Backend isolation: Only files inside the backend subtree may import from the fixture registry. A concrete backend's name appears only inside that backend's own home, in registry/fixture/cassette files dedicated to it, or in registry code that enumerates all backends. Cross-concern tests reach backends through the registry, never by direct backend import.

Notes¶

Migration from current layout¶

The current tests/backends/ mixes conformance, backend-specific, and HTTP-emulator code in a flat structure. Adoption of this spec is an incremental migration. Implementation BK items track each phase. Until migration completes, sdd/TESTING.md "Test Subpackage Placement" remains authoritative for the current state.

Cost guardrails¶

Per-test transaction budgets, per-run dollar caps, and Stage 3 scheduling policy are intentionally not specified. Empirical Stage 3 runs are required before fixed numbers can be defended. The spec is amended once data exists.

Async parallel structure¶

Async fixtures are first-class entries in the registry (TEST-004 is_async=True) and run in the same conformance tree as their sync counterparts.

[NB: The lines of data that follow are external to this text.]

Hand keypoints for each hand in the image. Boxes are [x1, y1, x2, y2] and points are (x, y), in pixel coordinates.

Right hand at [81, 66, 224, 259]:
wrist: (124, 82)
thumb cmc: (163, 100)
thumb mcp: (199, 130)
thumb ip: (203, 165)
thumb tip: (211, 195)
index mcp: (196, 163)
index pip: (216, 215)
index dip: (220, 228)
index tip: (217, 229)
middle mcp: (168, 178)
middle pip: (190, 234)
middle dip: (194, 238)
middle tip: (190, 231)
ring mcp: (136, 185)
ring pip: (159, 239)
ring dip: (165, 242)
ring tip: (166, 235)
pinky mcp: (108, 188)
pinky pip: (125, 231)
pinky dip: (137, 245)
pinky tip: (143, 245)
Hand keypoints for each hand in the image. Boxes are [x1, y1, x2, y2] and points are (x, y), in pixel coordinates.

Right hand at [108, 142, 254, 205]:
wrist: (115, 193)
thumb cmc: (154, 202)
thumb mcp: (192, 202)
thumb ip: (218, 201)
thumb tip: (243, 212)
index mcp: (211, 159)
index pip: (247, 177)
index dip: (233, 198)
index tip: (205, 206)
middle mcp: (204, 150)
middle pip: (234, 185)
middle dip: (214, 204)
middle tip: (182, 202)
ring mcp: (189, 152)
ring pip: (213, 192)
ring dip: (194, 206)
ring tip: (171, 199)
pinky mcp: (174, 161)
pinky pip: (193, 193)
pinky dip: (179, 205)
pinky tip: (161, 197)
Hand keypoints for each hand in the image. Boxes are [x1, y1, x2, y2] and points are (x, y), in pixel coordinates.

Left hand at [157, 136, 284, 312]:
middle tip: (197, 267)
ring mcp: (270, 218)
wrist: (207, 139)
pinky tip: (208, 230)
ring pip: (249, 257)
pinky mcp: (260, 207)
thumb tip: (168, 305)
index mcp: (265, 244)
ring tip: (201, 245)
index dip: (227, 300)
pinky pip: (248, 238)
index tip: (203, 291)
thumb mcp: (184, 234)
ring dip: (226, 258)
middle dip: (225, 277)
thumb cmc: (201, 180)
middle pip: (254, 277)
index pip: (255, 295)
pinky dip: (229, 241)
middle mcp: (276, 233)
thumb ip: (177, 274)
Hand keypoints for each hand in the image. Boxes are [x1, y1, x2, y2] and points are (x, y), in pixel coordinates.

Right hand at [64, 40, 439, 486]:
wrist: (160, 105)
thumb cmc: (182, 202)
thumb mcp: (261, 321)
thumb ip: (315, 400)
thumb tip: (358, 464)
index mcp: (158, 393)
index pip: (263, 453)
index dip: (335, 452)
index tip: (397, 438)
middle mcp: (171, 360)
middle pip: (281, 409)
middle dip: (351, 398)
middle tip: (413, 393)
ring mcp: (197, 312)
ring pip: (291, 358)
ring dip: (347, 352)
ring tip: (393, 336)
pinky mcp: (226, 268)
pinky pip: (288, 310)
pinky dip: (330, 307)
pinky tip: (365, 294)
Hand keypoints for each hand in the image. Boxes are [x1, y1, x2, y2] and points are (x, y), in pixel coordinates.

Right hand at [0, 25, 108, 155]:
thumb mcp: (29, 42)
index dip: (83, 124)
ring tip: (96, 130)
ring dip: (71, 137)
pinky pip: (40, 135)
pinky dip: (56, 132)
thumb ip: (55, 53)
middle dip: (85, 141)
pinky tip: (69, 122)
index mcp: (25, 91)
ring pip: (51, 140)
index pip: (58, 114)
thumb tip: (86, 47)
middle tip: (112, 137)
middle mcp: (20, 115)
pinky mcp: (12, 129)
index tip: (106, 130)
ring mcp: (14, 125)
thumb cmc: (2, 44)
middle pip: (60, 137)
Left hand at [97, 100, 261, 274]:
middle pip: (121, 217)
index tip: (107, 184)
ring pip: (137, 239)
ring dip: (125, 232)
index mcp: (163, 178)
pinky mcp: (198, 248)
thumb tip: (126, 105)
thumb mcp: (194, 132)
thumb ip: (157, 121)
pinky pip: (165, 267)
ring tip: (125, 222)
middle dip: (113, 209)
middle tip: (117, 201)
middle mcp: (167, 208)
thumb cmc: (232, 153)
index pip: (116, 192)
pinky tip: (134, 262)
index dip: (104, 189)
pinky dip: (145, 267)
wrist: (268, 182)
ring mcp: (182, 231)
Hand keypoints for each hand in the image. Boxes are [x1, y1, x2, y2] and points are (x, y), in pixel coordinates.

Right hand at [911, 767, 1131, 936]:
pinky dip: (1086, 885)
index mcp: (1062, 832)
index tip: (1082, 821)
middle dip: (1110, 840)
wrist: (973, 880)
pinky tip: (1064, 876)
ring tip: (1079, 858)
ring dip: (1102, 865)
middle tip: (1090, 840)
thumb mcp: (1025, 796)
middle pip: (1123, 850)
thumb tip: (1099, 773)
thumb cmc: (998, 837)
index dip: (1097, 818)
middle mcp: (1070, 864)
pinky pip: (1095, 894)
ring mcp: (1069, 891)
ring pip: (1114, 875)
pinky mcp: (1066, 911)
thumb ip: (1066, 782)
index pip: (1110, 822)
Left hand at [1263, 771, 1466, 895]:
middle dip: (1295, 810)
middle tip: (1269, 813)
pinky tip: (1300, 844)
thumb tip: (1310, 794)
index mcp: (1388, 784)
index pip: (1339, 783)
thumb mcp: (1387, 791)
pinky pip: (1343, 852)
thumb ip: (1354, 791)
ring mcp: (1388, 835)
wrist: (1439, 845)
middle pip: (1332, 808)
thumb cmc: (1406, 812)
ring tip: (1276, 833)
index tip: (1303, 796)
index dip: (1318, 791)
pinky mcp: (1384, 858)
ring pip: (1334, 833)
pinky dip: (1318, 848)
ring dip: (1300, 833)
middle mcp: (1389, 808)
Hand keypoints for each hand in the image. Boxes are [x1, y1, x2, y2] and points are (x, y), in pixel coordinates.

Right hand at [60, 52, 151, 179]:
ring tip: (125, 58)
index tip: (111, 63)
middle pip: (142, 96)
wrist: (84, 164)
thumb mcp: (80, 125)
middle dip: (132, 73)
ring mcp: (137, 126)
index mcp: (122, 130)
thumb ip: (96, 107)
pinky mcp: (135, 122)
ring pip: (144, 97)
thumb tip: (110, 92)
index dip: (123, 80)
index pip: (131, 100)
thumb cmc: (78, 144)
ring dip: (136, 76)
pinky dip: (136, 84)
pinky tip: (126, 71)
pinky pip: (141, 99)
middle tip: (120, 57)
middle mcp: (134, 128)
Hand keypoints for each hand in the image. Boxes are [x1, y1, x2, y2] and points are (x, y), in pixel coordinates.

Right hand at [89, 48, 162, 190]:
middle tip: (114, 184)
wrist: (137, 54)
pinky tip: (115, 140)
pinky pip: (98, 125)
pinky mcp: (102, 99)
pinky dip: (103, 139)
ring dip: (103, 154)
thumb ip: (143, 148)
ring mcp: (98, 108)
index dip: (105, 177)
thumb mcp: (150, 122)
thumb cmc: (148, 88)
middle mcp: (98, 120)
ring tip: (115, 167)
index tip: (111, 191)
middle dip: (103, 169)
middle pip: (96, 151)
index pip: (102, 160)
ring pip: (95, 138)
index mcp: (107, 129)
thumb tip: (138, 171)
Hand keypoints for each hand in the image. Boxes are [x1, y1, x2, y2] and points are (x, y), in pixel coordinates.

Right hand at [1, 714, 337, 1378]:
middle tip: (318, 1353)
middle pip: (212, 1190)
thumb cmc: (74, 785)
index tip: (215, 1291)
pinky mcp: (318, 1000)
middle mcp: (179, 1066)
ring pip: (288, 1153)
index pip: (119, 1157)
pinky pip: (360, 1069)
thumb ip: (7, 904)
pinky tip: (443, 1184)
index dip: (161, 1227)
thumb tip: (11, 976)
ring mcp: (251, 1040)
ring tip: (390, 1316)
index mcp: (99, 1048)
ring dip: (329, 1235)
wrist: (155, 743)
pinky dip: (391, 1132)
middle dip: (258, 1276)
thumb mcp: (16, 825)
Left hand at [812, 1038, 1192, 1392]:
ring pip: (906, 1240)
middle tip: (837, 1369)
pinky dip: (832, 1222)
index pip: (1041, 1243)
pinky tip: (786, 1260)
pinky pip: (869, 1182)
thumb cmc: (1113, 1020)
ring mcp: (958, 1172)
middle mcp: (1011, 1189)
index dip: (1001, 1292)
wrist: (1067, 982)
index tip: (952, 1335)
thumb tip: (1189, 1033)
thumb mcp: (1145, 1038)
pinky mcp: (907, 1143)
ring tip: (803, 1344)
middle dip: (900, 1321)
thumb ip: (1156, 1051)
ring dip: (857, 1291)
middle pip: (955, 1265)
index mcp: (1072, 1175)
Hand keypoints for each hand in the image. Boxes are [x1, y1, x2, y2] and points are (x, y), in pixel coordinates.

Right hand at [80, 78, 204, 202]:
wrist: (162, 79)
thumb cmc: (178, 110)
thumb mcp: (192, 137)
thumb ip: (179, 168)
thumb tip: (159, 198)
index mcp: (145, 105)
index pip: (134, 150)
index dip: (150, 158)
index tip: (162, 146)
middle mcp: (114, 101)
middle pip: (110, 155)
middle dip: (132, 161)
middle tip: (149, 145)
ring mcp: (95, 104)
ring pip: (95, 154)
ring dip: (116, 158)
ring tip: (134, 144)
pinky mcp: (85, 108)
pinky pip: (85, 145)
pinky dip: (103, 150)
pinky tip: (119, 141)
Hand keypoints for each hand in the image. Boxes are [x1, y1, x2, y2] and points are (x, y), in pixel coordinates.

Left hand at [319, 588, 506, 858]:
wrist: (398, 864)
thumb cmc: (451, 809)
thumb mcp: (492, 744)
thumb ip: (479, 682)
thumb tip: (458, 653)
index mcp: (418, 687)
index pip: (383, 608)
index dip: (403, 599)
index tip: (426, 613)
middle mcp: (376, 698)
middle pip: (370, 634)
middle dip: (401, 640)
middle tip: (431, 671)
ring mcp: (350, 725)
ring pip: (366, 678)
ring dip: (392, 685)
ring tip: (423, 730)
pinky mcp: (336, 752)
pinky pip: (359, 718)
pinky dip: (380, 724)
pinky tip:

The conformance test parametrises over both. Per-backend aio/ carve-outs (TEST-003) exist only where sync and async semantics genuinely differ, not as a default mirror tree.

Tests¶

Implementation BK items add the corresponding tests/scripts/ coverage for the fixture registry, the parametrize generators, the recording layer, and the cassette scrubbing rules. Each test traces back via @pytest.mark.spec("TEST-NNN") per 000-process.md Rule 2.